Entries from a data collection:
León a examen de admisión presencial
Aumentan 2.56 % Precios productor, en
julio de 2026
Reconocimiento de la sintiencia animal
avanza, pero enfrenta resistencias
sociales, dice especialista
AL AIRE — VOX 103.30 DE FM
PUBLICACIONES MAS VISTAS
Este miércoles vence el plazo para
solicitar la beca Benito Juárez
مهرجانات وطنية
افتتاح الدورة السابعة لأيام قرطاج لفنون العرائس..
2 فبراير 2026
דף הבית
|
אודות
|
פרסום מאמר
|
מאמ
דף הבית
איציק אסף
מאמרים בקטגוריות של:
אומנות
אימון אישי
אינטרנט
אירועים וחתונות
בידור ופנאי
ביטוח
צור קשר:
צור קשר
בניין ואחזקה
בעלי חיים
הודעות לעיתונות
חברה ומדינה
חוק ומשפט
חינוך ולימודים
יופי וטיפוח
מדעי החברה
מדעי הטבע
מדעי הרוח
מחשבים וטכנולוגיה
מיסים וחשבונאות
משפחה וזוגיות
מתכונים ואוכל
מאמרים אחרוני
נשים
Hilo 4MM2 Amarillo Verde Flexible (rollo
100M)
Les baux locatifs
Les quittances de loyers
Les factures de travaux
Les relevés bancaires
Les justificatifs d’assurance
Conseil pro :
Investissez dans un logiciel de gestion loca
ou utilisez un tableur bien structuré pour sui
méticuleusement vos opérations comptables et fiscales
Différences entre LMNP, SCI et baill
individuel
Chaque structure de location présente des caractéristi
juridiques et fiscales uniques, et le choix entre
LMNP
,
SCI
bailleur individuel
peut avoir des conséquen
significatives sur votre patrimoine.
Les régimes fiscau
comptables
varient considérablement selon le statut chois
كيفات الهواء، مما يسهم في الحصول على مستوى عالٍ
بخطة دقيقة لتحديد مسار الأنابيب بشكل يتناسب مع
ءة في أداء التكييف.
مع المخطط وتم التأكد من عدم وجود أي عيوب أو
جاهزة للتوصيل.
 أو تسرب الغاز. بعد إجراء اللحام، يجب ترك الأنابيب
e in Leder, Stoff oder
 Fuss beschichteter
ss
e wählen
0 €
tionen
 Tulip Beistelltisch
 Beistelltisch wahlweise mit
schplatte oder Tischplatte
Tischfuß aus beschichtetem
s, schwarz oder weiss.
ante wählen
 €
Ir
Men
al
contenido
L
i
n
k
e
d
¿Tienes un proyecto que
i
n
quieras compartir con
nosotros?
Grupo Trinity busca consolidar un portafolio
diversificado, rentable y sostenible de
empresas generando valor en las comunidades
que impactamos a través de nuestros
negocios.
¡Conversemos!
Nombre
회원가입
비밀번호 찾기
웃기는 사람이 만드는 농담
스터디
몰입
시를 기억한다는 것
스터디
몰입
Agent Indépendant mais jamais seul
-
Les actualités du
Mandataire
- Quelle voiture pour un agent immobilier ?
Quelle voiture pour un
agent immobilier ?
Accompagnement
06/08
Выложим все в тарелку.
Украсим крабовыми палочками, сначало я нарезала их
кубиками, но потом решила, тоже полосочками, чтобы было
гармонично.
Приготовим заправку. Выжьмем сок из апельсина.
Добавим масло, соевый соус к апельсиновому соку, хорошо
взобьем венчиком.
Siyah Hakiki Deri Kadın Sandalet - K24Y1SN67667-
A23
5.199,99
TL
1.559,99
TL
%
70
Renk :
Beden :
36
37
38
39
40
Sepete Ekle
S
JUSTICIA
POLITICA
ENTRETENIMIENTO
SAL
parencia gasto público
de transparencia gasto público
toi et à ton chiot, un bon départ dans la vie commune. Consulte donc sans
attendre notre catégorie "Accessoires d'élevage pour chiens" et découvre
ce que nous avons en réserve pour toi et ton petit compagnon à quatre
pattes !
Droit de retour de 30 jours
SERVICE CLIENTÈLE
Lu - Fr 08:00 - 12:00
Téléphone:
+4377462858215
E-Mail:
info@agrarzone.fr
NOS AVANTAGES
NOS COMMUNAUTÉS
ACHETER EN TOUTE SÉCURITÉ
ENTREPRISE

WHAT THE TASK REQUIRES
Reproduce all of the entries, substituting "Couchtisch" for each occurrence of "Beistelltisch" and keeping everything else the same.

YOUR SOLUTION
León a examen de admisión presencial
Aumentan 2.56 % Precios productor, en
julio de 2026
Reconocimiento de la sintiencia animal
avanza, pero enfrenta resistencias
sociales, dice especialista
AL AIRE — VOX 103.30 DE FM
PUBLICACIONES MAS VISTAS
Este miércoles vence el plazo para
solicitar la beca Benito Juárez
مهرجانات وطنية
افتتاح الدورة السابعة لأيام قرطاج لفنون العرائس..
2 فبراير 2026
דף הבית
|
אודות
|
פרסום מאמר
|
מאמ
דף הבית
איציק אסף
מאמרים בקטגוריות של:
אומנות
אימון אישי
אינטרנט
אירועים וחתונות
בידור ופנאי
ביטוח
צור קשר:
צור קשר
בניין ואחזקה
בעלי חיים
הודעות לעיתונות
חברה ומדינה
חוק ומשפט
חינוך ולימודים
יופי וטיפוח
מדעי החברה
מדעי הטבע
מדעי הרוח
מחשבים וטכנולוגיה
מיסים וחשבונאות
משפחה וזוגיות
מתכונים ואוכל
מאמרים אחרוני
נשים
Hilo 4MM2 Amarillo Verde Flexible (rollo
100M)
Les baux locatifs
Les quittances de loyers
Les factures de travaux
Les relevés bancaires
Les justificatifs d’assurance
Conseil pro :
Investissez dans un logiciel de gestion loca
ou utilisez un tableur bien structuré pour sui
méticuleusement vos opérations comptables et fiscales
Différences entre LMNP, SCI et baill
individuel
Chaque structure de location présente des caractéristi
juridiques et fiscales uniques, et le choix entre
LMNP
,
SCI
bailleur individuel
peut avoir des conséquen
significatives sur votre patrimoine.
Les régimes fiscau
comptables
varient considérablement selon le statut chois
كيفات الهواء، مما يسهم في الحصول على مستوى عالٍ
بخطة دقيقة لتحديد مسار الأنابيب بشكل يتناسب مع
ءة في أداء التكييف.
مع المخطط وتم التأكد من عدم وجود أي عيوب أو
جاهزة للتوصيل.
 أو تسرب الغاز. بعد إجراء اللحام، يجب ترك الأنابيب
e in Leder, Stoff oder
 Fuss beschichteter
ss
e wählen
0 €
tionen
 Tulip Couchtisch
 Couchtisch wahlweise mit
schplatte oder Tischplatte
Tischfuß aus beschichtetem
s, schwarz oder weiss.
ante wählen
 €
Ir
Men
al
contenido
L
i
n
k
e
d
¿Tienes un proyecto que
i
n
quieras compartir con
nosotros?
Grupo Trinity busca consolidar un portafolio
diversificado, rentable y sostenible de
empresas generando valor en las comunidades
que impactamos a través de nuestros
negocios.
¡Conversemos!
Nombre
회원가입
비밀번호 찾기
웃기는 사람이 만드는 농담
스터디
몰입
시를 기억한다는 것
스터디
몰입
Agent Indépendant mais jamais seul
-
Les actualités du
Mandataire
- Quelle voiture pour un agent immobilier ?
Quelle voiture pour un
agent immobilier ?
Accompagnement
06/08
Выложим все в тарелку.
Украсим крабовыми палочками, сначало я нарезала их
кубиками, но потом решила, тоже полосочками, чтобы было
гармонично.
Приготовим заправку. Выжьмем сок из апельсина.
Добавим масло, соевый соус к апельсиновому соку, хорошо
взобьем венчиком.
Siyah Hakiki Deri Kadın Sandalet - K24Y1SN67667-
A23
5.199,99
TL
1.559,99
TL
%
70
Renk :
Beden :
36
37
38
39
40
Sepete Ekle
S
JUSTICIA
POLITICA
ENTRETENIMIENTO
SAL
parencia gasto público
de transparencia gasto público
toi et à ton chiot, un bon départ dans la vie commune. Consulte donc sans
attendre notre catégorie "Accessoires d'élevage pour chiens" et découvre
ce que nous avons en réserve pour toi et ton petit compagnon à quatre
pattes !
Droit de retour de 30 jours
SERVICE CLIENTÈLE
Lu - Fr 08:00 - 12:00
Téléphone:
+4377462858215
E-Mail:
info@agrarzone.fr
NOS AVANTAGES
NOS COMMUNAUTÉS
ACHETER EN TOUTE SÉCURITÉ
ENTREPRISE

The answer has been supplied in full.